Ladsun could have used this experience to reflect upon the technological conditions that make Nasreen’s “verbal terrorism” possible, and occasionally, he does. But the problem with these reflections is that they often segue into a series of unrelated side-tales that connect only peripherally to the topic at hand. In one of his more lengthy asides, Ladsun details a journey across America by train. He reflects extensively upon the strip sprawl of Chicagoland; he indulges in a long conversation with an innocent Boy Scout who has never left Kansas; he describes his travels in New Mexico as a literary tourist. Later in the novel, he explores Jerusalem on a journalistic assignment, discusses the Six-Day War, and investigates the history of the twice-destroyed Hurva temple. At some points, he strays so far from the core narrative that it seems he needs reminding that his life is not as interesting to the general public as it is to his stalker.

These lengthy asides often evolve into discussions of literature. “Macbeth,” “Othello,” “Sir Gawain and the Green Knight,” and the works of Lawrence, Coleridge, and Plath come up in the course of his introspections. He quotes many at length—even his own poetry at one point—and he dedicates pages to rehashing plotlines. These glimpses into a literary mind are interesting to an extent, but when Ladsun dusts off a collection of Heidegger’s essays while interpreting Nasreen’s enraged references to Rilke, or quotes “Gawain” in its original Middle English while dissecting Isaac Bashevis Singer’s “The Penitent,” the text comes across as too self-important, which detracts from the naturally compelling story of conflict happening in his day-to-day existence. Ladsun continually refocuses the narrative, but not before surveying an esoteric collection of loosely related fictions.

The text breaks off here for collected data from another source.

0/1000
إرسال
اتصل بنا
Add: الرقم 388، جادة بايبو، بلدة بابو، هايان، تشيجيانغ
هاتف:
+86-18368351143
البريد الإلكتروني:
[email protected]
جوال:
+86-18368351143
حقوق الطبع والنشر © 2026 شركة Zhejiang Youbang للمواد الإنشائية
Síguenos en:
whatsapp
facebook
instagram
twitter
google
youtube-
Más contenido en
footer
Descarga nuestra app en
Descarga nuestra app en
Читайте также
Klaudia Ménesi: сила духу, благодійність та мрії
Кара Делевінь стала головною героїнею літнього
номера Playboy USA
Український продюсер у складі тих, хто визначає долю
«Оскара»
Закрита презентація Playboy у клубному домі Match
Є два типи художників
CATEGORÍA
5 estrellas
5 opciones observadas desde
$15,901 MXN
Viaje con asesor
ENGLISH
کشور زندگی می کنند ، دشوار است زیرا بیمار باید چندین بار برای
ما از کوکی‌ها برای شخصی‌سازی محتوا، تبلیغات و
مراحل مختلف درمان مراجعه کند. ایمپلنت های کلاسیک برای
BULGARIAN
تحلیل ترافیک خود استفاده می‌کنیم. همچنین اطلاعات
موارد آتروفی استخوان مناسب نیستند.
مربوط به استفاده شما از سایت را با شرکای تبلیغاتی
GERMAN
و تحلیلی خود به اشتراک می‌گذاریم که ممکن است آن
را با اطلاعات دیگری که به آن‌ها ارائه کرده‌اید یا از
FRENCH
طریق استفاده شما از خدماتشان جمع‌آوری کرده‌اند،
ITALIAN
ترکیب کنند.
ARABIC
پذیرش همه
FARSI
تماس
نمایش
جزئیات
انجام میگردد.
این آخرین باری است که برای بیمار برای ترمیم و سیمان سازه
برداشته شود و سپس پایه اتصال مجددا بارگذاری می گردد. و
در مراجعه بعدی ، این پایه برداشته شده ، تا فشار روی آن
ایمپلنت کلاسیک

However, even when Ladsun does directly discuss his nemesis and her manipulation of technology, the pretentious, pseduo-literary framework of the novel lends itself to equally pretentious prose. Ladsun often indulges in cumbersome adverbial phrases such as “sententiously though, in light of the catastrophe that later unfolded, with odd clairvoyance,” and clunkily strings together adjectives as in “one of those avuncular, rather eunuchy types.” Certain passages, such as those of the Western landscape during his trans-Atlantic journey, are succinct and stirring, but these segments are the exception.

“Give Me Everything You Have” is essentially a memoir coated in literary fat. The wearisome prose, the arcane references, and the endless asides too often drown the narrative. The compelling tale of a malevolent, unbalanced antagonist using uniquely modern tools to attack the author is there; uncovering it may be a rewarding experience, but rest assured, it’ll take some digging.